Ennemi ou pas, une autre tête est également tombée sur décret papal, le 11 novembre 2023. Mgr Joseph Strickland, 65 ans, évêque de Tyler au Texas se trouvait être un « ami » proche de Benoît XVI. C’est Peter Seewald, un laïc allemand, biographe du pape émérite qui l’a révélé dans une interview accordée le 27 décembre au site italien La Nuova Bussola Quotidiana disponible en français sur le site Benoît et moi. Seewald va jusqu’à parler de « purge » qui toucherait le « lignage de Benoît XVI ». Le biographe qui a rédigé quatre livres interviews avec Benoît XVI, relate en le citant l’inquiétude du pape en retraite confiée à plusieurs visiteurs sur « le danger d’un glissement de terrain doctrinal ». l’écrivain de conclure : « Immédiatement après la mort de Benoît XVI, les considérations qui étaient encore valables de son vivant ont été abandonnées. Il est devenu normal qu’un homme comme Victor Manuel Fernandez, à qui l’on a rapidement donné un chapeau de cardinal, soit nommé au poste de préfet pour la doctrine de la foi. L’argentin n’est pas qualifié pour cette tâche importante, sauf pour une chose : il est le protégé du pape argentin. Jusqu’à présent, l’aptitude était le principal critère pour ces nominations, mais sous Bergoglio, il semble que ce soit la loyauté à la ligne qui compte. »

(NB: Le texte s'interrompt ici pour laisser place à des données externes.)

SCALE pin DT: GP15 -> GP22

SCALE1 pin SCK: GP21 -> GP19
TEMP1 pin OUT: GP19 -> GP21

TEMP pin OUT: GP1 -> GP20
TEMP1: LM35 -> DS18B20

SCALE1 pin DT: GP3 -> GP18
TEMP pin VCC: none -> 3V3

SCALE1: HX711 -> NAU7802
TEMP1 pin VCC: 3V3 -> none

Qui est ce cardinal Fernandez qui défraye la chronique depuis son arrivée à Rome le 11 septembre 2023 ? Il est d’abord une fonction. Le préfet du dicastère pour la Doctrine de la foi est en réalité le vrai numéro deux du pape sous l’angle d’une Église qui revendique être l’église évangélisatrice voulue par le Christ à travers ses apôtres, dont le premier, saint Pierre. Autrement dit le cardinal Fernandez est le gardien de l’enseignement de l’église, du dogme. C’est lui qui, derrière le pape, dit ce qui est « catholique » et ce qui ne l’est pas. Si le cardinal Parolin est le secrétaire d’état du Saint-siège, le premier ministre en charge de faire tourner cette imposante machine administrative à portée mondiale, le cardinal Fernandez, en est le premier ministre de la théologie catholique.

Rien d’étonnant à ce que Jean-Paul II, en 1981, supplia l’archevêque de Munich, un certain Joseph Ratzinger, de venir à Rome pour occuper ce même poste stratégique de préfet de la Congrégation pour la Doctrine de la foi (devenu « dicastère » en 2022) qu’il occupa jusqu’à la mort du pape polonais en 2005. C’est un poste clé. Le plus important après la fonction papale.

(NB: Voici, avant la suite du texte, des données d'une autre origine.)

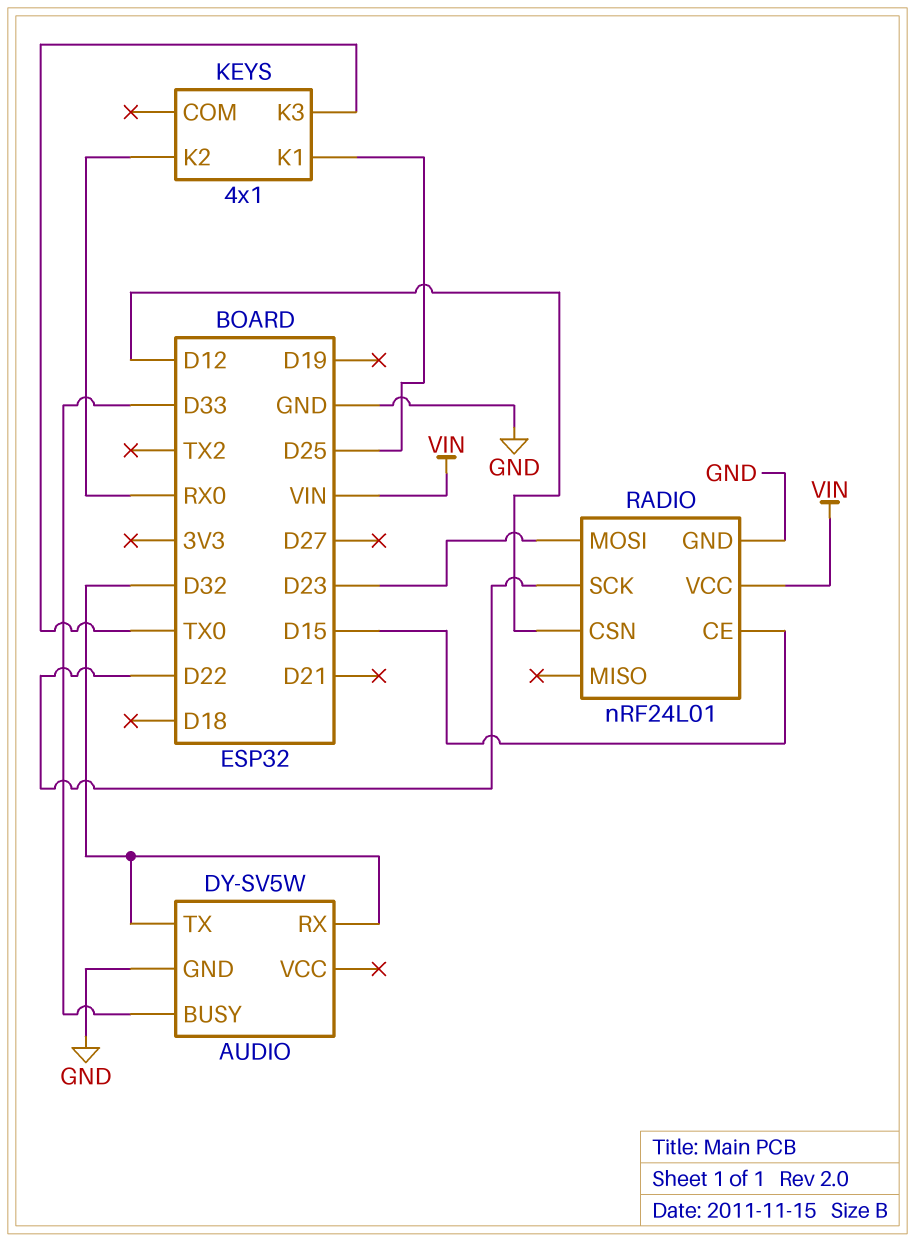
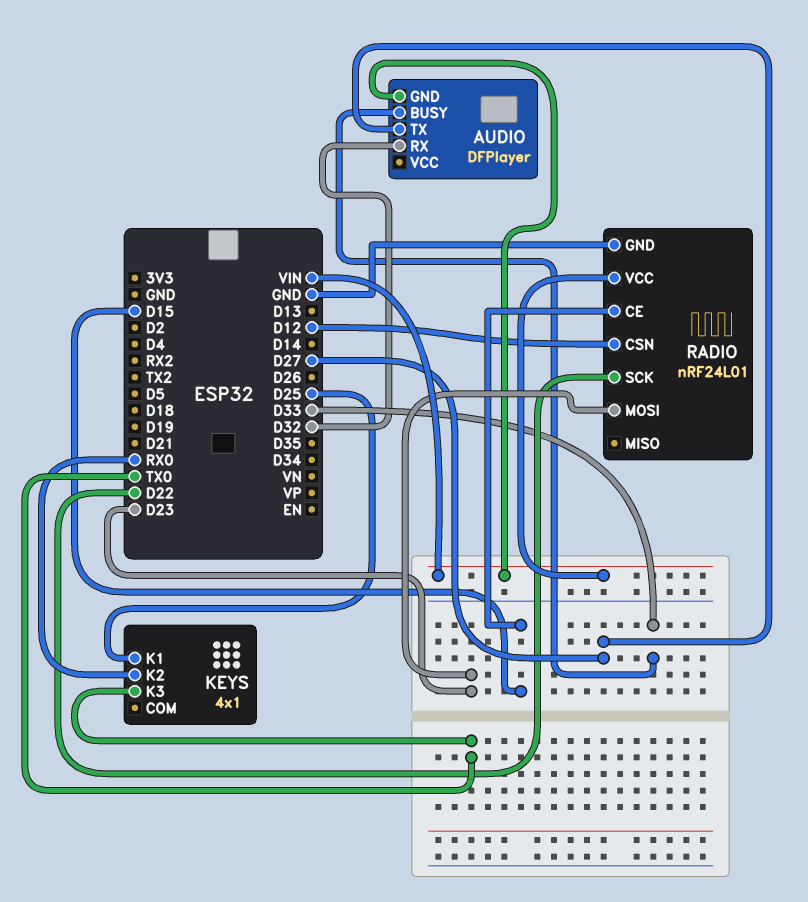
AUDIO: DY-SV5W -> DFPlayer
AUDIO pin GND: GND -> VIN
AUDIO pin TX: D32 -> D27

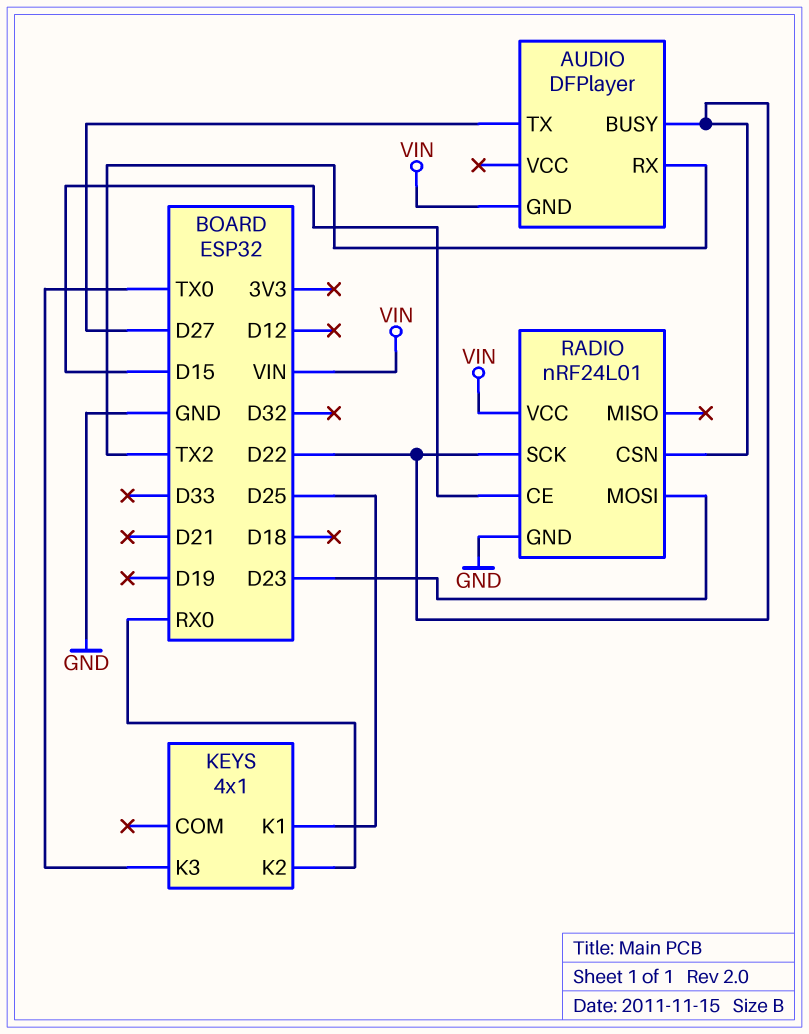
AUDIO pin BUSY: D33 -> D22
AUDIO pin RX: D32 -> TX2
RADIO pin CSN: D12 -> D22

En plaçant là son ami Victor Manuel Fernandez, François a accompli un acte décisif qui était impossible à réaliser avant la mort de Benoît XVI, puisque à la place de Ratzinger, qui a marqué la théologie catholique dans cette fonction - notamment avec l’encyclique « La splendeur de la vérité » - il place un proche considéré comme « anti-raztinger » sur le plan théologique. Le 1er juillet dernier, François a d’ailleurs assigné à Fernandez une mission explicite par lettre « non de poursuivre d’éventuelles erreurs doctrinales » par une « théologie de bureau » qui travaille selon une « logique froide et dure qui cherche à tout dominer » mais de « montrer un Dieu qui aime, qui pardonne », sans imposer « une seule manière » d’exprimer la théologie et de créer une harmonie « avec les différentes lignes de pensée ».

Depuis son arrivée, le nouveau préfet a pris quasiment seul - ou avec François des décisions spectaculaires, sans s’embarrasser des consultations pourtant prévues par le règlement avec des théologiens. Ces derniers jugeaient collectivement les nouvelles normes avant de les publier. Fernandez a dit non à l’appartenance maçonnique pour un catholique. Il a confirmé l’admission des personnes divorcées-remariées à la communion mais en suivant les règles établies par la conférence épiscopale argentine. Il a dit oui à la possibilité pour un transgenre ou une personne homosexuelle d’être baptisé et d’être parrain ou témoin de mariage. Il a autorisé l’accès à la communion pour les mères célibataires. Il a lancé, avec l’aval du pape, la possibilité de bénir des « couples » homosexuels. Benoît XVI est définitivement enterré.